Food systems actions: charting the pathway through complexity


London, 5 February 2021 - 

Food systems are notoriously complex. Many actors are involved, from subsistence farmers through to multinational corporations with more economic power than many small nations, and from informal ambulant vendors through supranational bureaucracies. All of them interact with each other directly and indirectly, amplifying (sometimes, dampening) each other’s actions.

Policymakers seek to cut through this complexity, identifying and prioritising actions that lead to more favourable outcomes for the stakeholder groups that they care about. Two recent, and very different, publications move us forward on this path, both focusing on food systems actions that could improve nutritional outcomes.

Corinna Hawkes and colleagues have combed 45 expert reports on food systems written since 2013 and extracted from them the list of actions believed to lead to better nutritional outcomes. They arrived at a list of 42 consolidated actions in the domains of: agriculture; international trade; research, processing and technology; supply chain infrastructure; investment and finance; public institutions; business incentives; regulations and laws; education and public awareness, and national guidelines. For each action, the potential impact was clarified using an Impact Pathway analysis.

Nick Moore and colleagues at 3ie, on the other hand, have been back to the source literature, reviewing 1,838 impact evaluations and 178 systematic reviews. Their aim was not to estimate the strength and direction of different associations, but rather to help the food systems community understand where we do and where we do not have sufficient evidence to guide action. They look at interventions in the following domains: production; distribution and storage; processing and packaging; food loss and waste management; affordability; availability; promotion and labelling; women’s empowerment, and information and behaviour change communication. Because they required impact evaluations, they tended to exclude interventions at the level of the enabling environment, which were included in the Hawkes et al. paper. Their findings are summarised in a clear and compelling interactive evidence gap map.

People in the market wearing masks and walking down

Many actors are involved, from subsistence farmers through to multinational corporations with more economic power than many small nations, and from informal ambulant vendors through supranational bureaucracies. © Unsplah/ Denny Aulia

What do these two excellent and highly complementary resources tell us?

Firstly, the field of food systems research is exploding. The number of relevant impact evaluations identified by the team at 3ie went from essentially zero in 2000 to nearly 2000 studies 20 years later! This means that as in other areas of science, knowledge is constantly evolving and the ability to synthesise disparate evidence is perhaps the most precious skillset that we have.

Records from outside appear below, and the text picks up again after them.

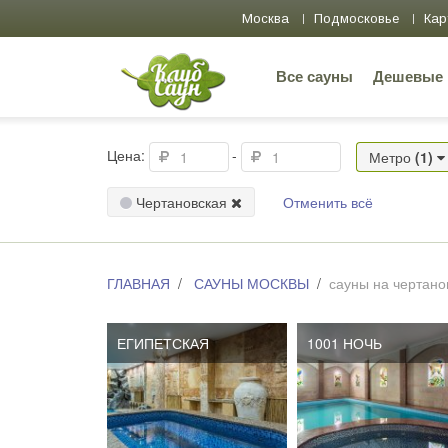
Москва
Подмосковье
Кар
Все сауны
Дешевые
Цена:
-
Метро
(1)
Чертановская
Отменить всё
ГЛАВНАЯ
САУНЫ МОСКВЫ
сауны на чертано
ЕГИПЕТСКАЯ
1001 НОЧЬ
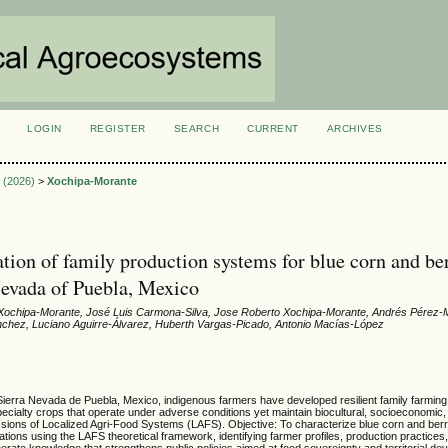
LOGIN
REGISTER
SEARCH
CURRENT
ARCHIVES
S
1 (2026)
>
Xochipa-Morante
tion of family production systems for blue corn and ber
Nevada of Puebla, Mexico
ochipa-Morante, José Luis Carmona-Silva, Jose Roberto Xochipa-Morante, Andrés Pérez
nchez, Luciano Aguirre-Álvarez, Huberth Vargas-Picado, Antonio Macías-López
Sierra Nevada de Puebla, Mexico, indigenous farmers have developed resilient family farmin
specialty crops that operate under adverse conditions yet maintain biocultural, socioeconomic,
sions of Localized Agri-Food Systems (LAFS). Objective: To characterize blue corn and ber
ations using the LAFS theoretical framework, identifying farmer profiles, production practices
nerate knowledge that strengthens public policies aimed at food sovereignty and territorial de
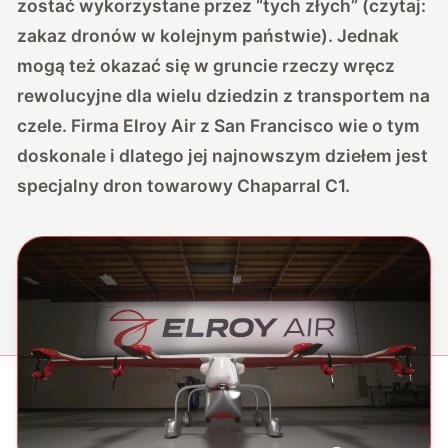
zostać wykorzystane przez “tych złych” (czytaj:
zakaz dronów w kolejnym państwie
). Jednak
mogą też okazać się w gruncie rzeczy wręcz
rewolucyjne dla wielu dziedzin z transportem na
czele. Firma Elroy Air z San Francisco wie o tym
doskonale i dlatego jej najnowszym dziełem jest
specjalny dron towarowy Chaparral C1.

Secondly, the evidence base is very uneven. The 3ie team find, for example, that there were 300 relevant impact evaluations looking at the association between information/Behaviour Change Communication interventions and outcomes of diet quality and adequacy, versus just one looking at the impact of food loss and waste management interventions on any nutritional outcomes. Whatever you feel about the criteria than Moore and colleagues used to limit the scope of their analyses, this vast differential is food for thought, and an important caveat to the work of Hawkes and colleagues - clearly, not all of the 42 prioritised actions in that source are supported by the same base of robust evidence.

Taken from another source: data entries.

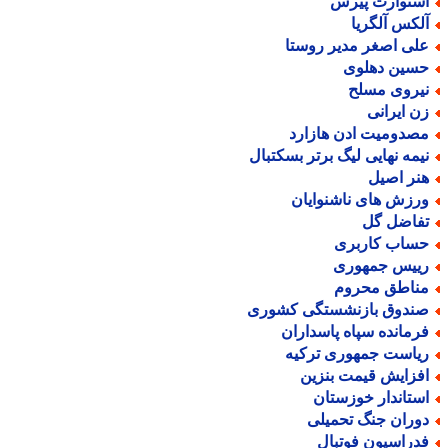
ستوارت پیرس
لکس آلگریا
لی اصغر مدیر روستا
سین دهلوی
یروی مسلح
ن ایرانی
صدومیت ادن هازارد
یمه نهایی لیگ برتر بسکتبال
نر اصیل
رزش های ناشنوایان
فاضل گل
ساب کاربری
ییس جمهوری
ناطق محروم
ندوق بازنشستگی کشوری
رمانده سپاه پاسداران
یاست جمهوری ترکیه
فزایش قیمت بنزین
ستاندار خوزستان
وران جنگ تحمیلی
دراسیون فوتبال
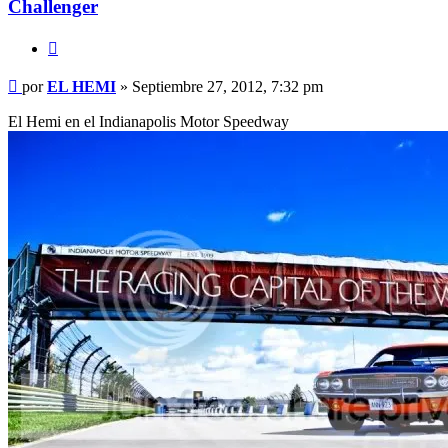
Challenger
Citar
Mensaje
por
EL HEMI
»
Septiembre 27, 2012, 7:32 pm
sin
leer
El Hemi en el Indianapolis Motor Speedway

Thirdly, the complexity of food systems should not prevent us from moving forward with the identification of priority actions. In the year of the United Nations Food Systems Summit, we note remarkable consensus in the community about: what the linkages between food systems and nutrition look like (generally building on the work of the High Level Panel of Experts), what the relevant universe of possible actions includes, and where we can start even while more evidence is evolving.

At the Global Alliance for Improved Nutrition (GAIN) we aim to build on these knowledge products and add to them based on our own work with partners in the field. We are working on decision-making tools such as the Food Systems Dashboard, but also grappling with some of the hard systems issues such as how to reconcile nutritional and environmental objectives? One thing is for sure—five years from now, the evidence landscape will look very different and we will still be striving for that all-important synthesis!